Wir bräuchten Filme und Serien aus anderen Teilen der Welt, die in Qualität und Virtuosität in nichts nachstehen. Die uns die Augen für neue Geschichten öffnen würden. Solche, die es nicht bereits in dreifach abgekupferter Version mit Jennifer Aniston gibt. Glaubt man dem Filmdienst IMDb sind die meist gesehenen Filme aller Zeiten US-amerikanische. Man scrollt bis Nummer 31, bis man einen anderen findet ("City of God" aus Brasilien). Nun, da wir alle zu Streaming-Meisterinnen und -Meistern werden, sollten wir da nicht auch unseren Input auf das nächste Level heben?
Finden Nischen-Festivals und Streaming-Plattformen zusammen?
Die vergangenen Wochen haben die Welt nachhaltig aufgewirbelt und die kommenden Wochen und Monate werden prägend dafür sein, wie sie danach aussieht.
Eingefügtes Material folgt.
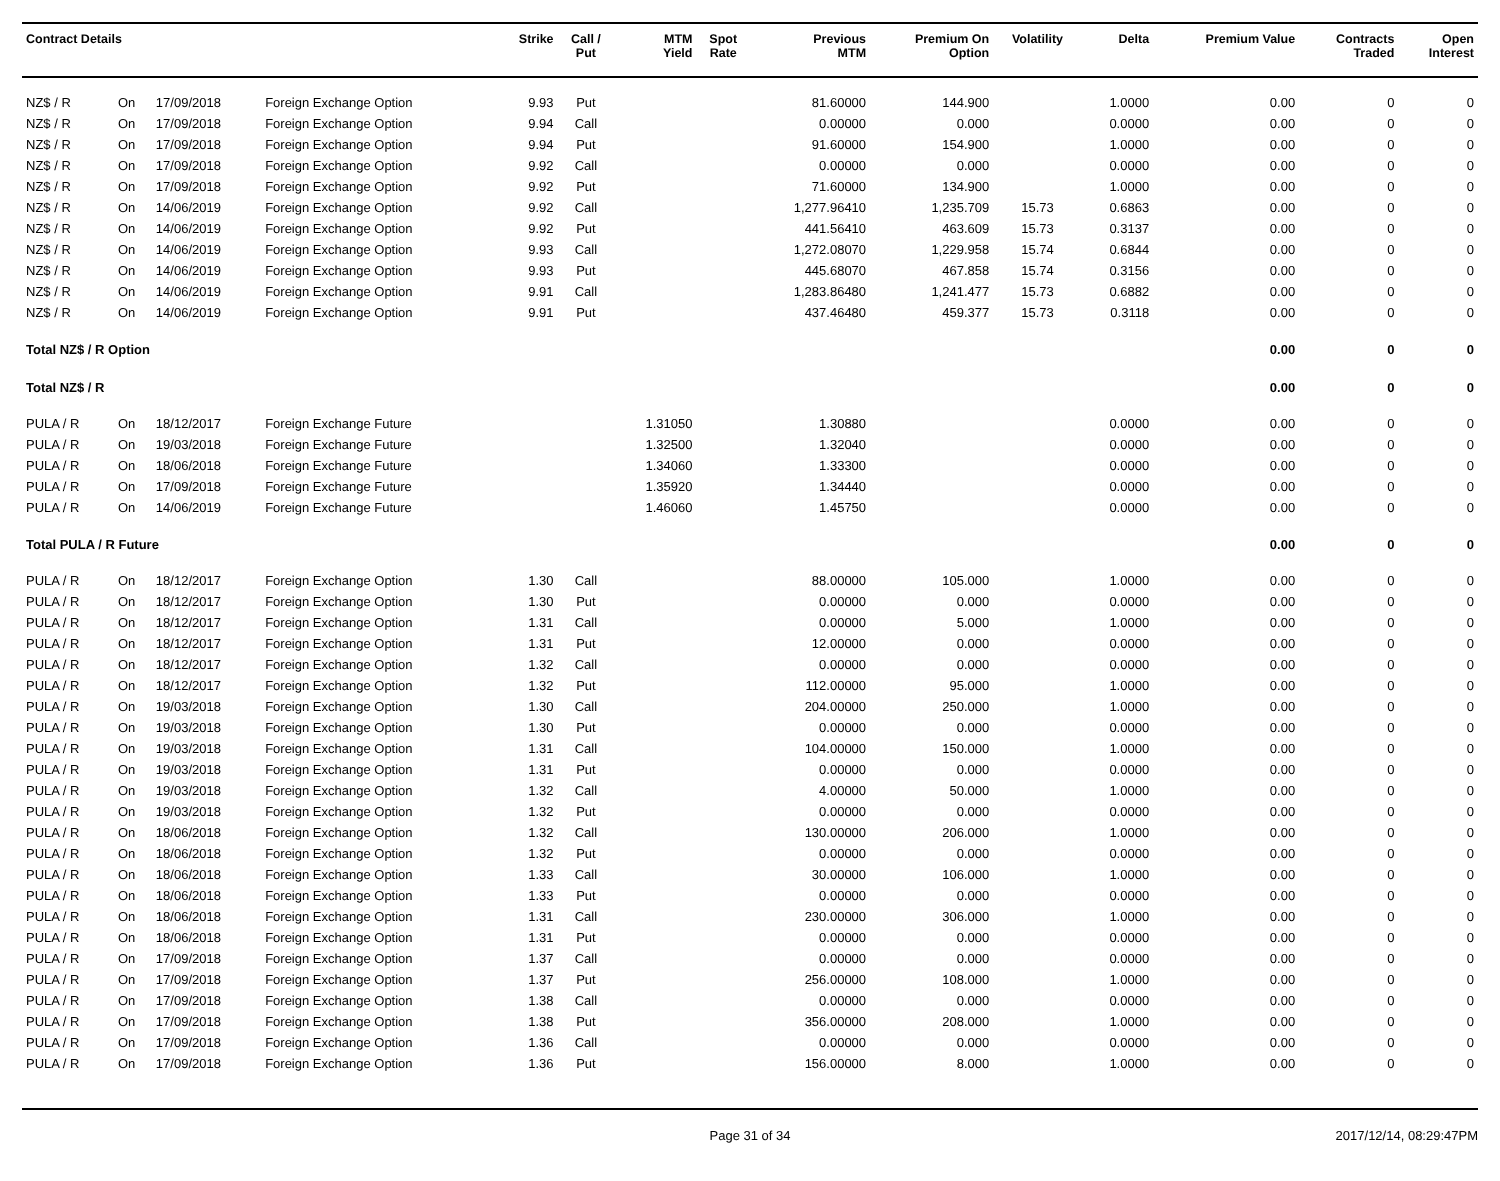| Contract Details | | | | Strike | Call / Put | MTM Yield | Spot Rate | Previous MTM | Premium On Option | Volatility | Delta | Premium Value | Contracts Traded | Open Interest |
| --- | --- | --- | --- | --- | --- | --- | --- | --- | --- | --- | --- | --- | --- | --- |
| NZ$ / R | On | 17/09/2018 | Foreign Exchange Option | 9.93 | Put | | | 81.60000 | 144.900 | | 1.0000 | 0.00 | 0 | 0 |
| NZ$ / R | On | 17/09/2018 | Foreign Exchange Option | 9.94 | Call | | | 0.00000 | 0.000 | | 0.0000 | 0.00 | 0 | 0 |
| NZ$ / R | On | 17/09/2018 | Foreign Exchange Option | 9.94 | Put | | | 91.60000 | 154.900 | | 1.0000 | 0.00 | 0 | 0 |
| NZ$ / R | On | 17/09/2018 | Foreign Exchange Option | 9.92 | Call | | | 0.00000 | 0.000 | | 0.0000 | 0.00 | 0 | 0 |
| NZ$ / R | On | 17/09/2018 | Foreign Exchange Option | 9.92 | Put | | | 71.60000 | 134.900 | | 1.0000 | 0.00 | 0 | 0 |
| NZ$ / R | On | 14/06/2019 | Foreign Exchange Option | 9.92 | Call | | | 1,277.96410 | 1,235.709 | 15.73 | 0.6863 | 0.00 | 0 | 0 |
| NZ$ / R | On | 14/06/2019 | Foreign Exchange Option | 9.92 | Put | | | 441.56410 | 463.609 | 15.73 | 0.3137 | 0.00 | 0 | 0 |
| NZ$ / R | On | 14/06/2019 | Foreign Exchange Option | 9.93 | Call | | | 1,272.08070 | 1,229.958 | 15.74 | 0.6844 | 0.00 | 0 | 0 |
| NZ$ / R | On | 14/06/2019 | Foreign Exchange Option | 9.93 | Put | | | 445.68070 | 467.858 | 15.74 | 0.3156 | 0.00 | 0 | 0 |
| NZ$ / R | On | 14/06/2019 | Foreign Exchange Option | 9.91 | Call | | | 1,283.86480 | 1,241.477 | 15.73 | 0.6882 | 0.00 | 0 | 0 |
| NZ$ / R | On | 14/06/2019 | Foreign Exchange Option | 9.91 | Put | | | 437.46480 | 459.377 | 15.73 | 0.3118 | 0.00 | 0 | 0 |
| Total NZ$ / R Option | | | | | | | | | | | | 0.00 | 0 | 0 |
| Total NZ$ / R | | | | | | | | | | | | 0.00 | 0 | 0 |
| PULA / R | On | 18/12/2017 | Foreign Exchange Future | | | 1.31050 | | 1.30880 | | | 0.0000 | 0.00 | 0 | 0 |
| PULA / R | On | 19/03/2018 | Foreign Exchange Future | | | 1.32500 | | 1.32040 | | | 0.0000 | 0.00 | 0 | 0 |
| PULA / R | On | 18/06/2018 | Foreign Exchange Future | | | 1.34060 | | 1.33300 | | | 0.0000 | 0.00 | 0 | 0 |
| PULA / R | On | 17/09/2018 | Foreign Exchange Future | | | 1.35920 | | 1.34440 | | | 0.0000 | 0.00 | 0 | 0 |
| PULA / R | On | 14/06/2019 | Foreign Exchange Future | | | 1.46060 | | 1.45750 | | | 0.0000 | 0.00 | 0 | 0 |
| Total PULA / R Future | | | | | | | | | | | | 0.00 | 0 | 0 |
| PULA / R | On | 18/12/2017 | Foreign Exchange Option | 1.30 | Call | | | 88.00000 | 105.000 | | 1.0000 | 0.00 | 0 | 0 |
| PULA / R | On | 18/12/2017 | Foreign Exchange Option | 1.30 | Put | | | 0.00000 | 0.000 | | 0.0000 | 0.00 | 0 | 0 |
| PULA / R | On | 18/12/2017 | Foreign Exchange Option | 1.31 | Call | | | 0.00000 | 5.000 | | 1.0000 | 0.00 | 0 | 0 |
| PULA / R | On | 18/12/2017 | Foreign Exchange Option | 1.31 | Put | | | 12.00000 | 0.000 | | 0.0000 | 0.00 | 0 | 0 |
| PULA / R | On | 18/12/2017 | Foreign Exchange Option | 1.32 | Call | | | 0.00000 | 0.000 | | 0.0000 | 0.00 | 0 | 0 |
| PULA / R | On | 18/12/2017 | Foreign Exchange Option | 1.32 | Put | | | 112.00000 | 95.000 | | 1.0000 | 0.00 | 0 | 0 |
| PULA / R | On | 19/03/2018 | Foreign Exchange Option | 1.30 | Call | | | 204.00000 | 250.000 | | 1.0000 | 0.00 | 0 | 0 |
| PULA / R | On | 19/03/2018 | Foreign Exchange Option | 1.30 | Put | | | 0.00000 | 0.000 | | 0.0000 | 0.00 | 0 | 0 |
| PULA / R | On | 19/03/2018 | Foreign Exchange Option | 1.31 | Call | | | 104.00000 | 150.000 | | 1.0000 | 0.00 | 0 | 0 |
| PULA / R | On | 19/03/2018 | Foreign Exchange Option | 1.31 | Put | | | 0.00000 | 0.000 | | 0.0000 | 0.00 | 0 | 0 |
| PULA / R | On | 19/03/2018 | Foreign Exchange Option | 1.32 | Call | | | 4.00000 | 50.000 | | 1.0000 | 0.00 | 0 | 0 |
| PULA / R | On | 19/03/2018 | Foreign Exchange Option | 1.32 | Put | | | 0.00000 | 0.000 | | 0.0000 | 0.00 | 0 | 0 |
| PULA / R | On | 18/06/2018 | Foreign Exchange Option | 1.32 | Call | | | 130.00000 | 206.000 | | 1.0000 | 0.00 | 0 | 0 |
| PULA / R | On | 18/06/2018 | Foreign Exchange Option | 1.32 | Put | | | 0.00000 | 0.000 | | 0.0000 | 0.00 | 0 | 0 |
| PULA / R | On | 18/06/2018 | Foreign Exchange Option | 1.33 | Call | | | 30.00000 | 106.000 | | 1.0000 | 0.00 | 0 | 0 |
| PULA / R | On | 18/06/2018 | Foreign Exchange Option | 1.33 | Put | | | 0.00000 | 0.000 | | 0.0000 | 0.00 | 0 | 0 |
| PULA / R | On | 18/06/2018 | Foreign Exchange Option | 1.31 | Call | | | 230.00000 | 306.000 | | 1.0000 | 0.00 | 0 | 0 |
| PULA / R | On | 18/06/2018 | Foreign Exchange Option | 1.31 | Put | | | 0.00000 | 0.000 | | 0.0000 | 0.00 | 0 | 0 |
| PULA / R | On | 17/09/2018 | Foreign Exchange Option | 1.37 | Call | | | 0.00000 | 0.000 | | 0.0000 | 0.00 | 0 | 0 |
| PULA / R | On | 17/09/2018 | Foreign Exchange Option | 1.37 | Put | | | 256.00000 | 108.000 | | 1.0000 | 0.00 | 0 | 0 |
| PULA / R | On | 17/09/2018 | Foreign Exchange Option | 1.38 | Call | | | 0.00000 | 0.000 | | 0.0000 | 0.00 | 0 | 0 |
| PULA / R | On | 17/09/2018 | Foreign Exchange Option | 1.38 | Put | | | 356.00000 | 208.000 | | 1.0000 | 0.00 | 0 | 0 |
| PULA / R | On | 17/09/2018 | Foreign Exchange Option | 1.36 | Call | | | 0.00000 | 0.000 | | 0.0000 | 0.00 | 0 | 0 |
| PULA / R | On | 17/09/2018 | Foreign Exchange Option | 1.36 | Put | | | 156.00000 | 8.000 | | 1.0000 | 0.00 | 0 | 0 |
Page 31 of 34 2017/12/14, 08:29:47PM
Dass der großartige Film "Roma" (2018) über Netflix so vielen Menschen den Zugang zum mexikanischen Kino eröffnet hat, zeigt, dass sich der Blick über den Tellerrand Hollywoods lohnt.
In Zeiten einer Krise sind undenkbare Dinge plötzlich denkbar. Können sich die abgesagten Nischen-Filmfestivals mit großen Streaming-Plattformen zusammenschließen? Können wir Vertriebswege neu definieren und den Zugang zum globalen Filmmarkt für neue Länder öffnen? Müssen die komplexen Vertriebsrechte endlich einer globalen Verbreitung der Inhalte angepasst werden? Wie wunderbar es wäre, wenn in der Zeit, in der sich unser Bewegungsradius so eingeschränkt hat, sich die Welt auf andere Weise am Bildschirm öffnet. Eine Krise justiert nicht nur Prioritäten, sie lädt eben auch zum Träumen ein.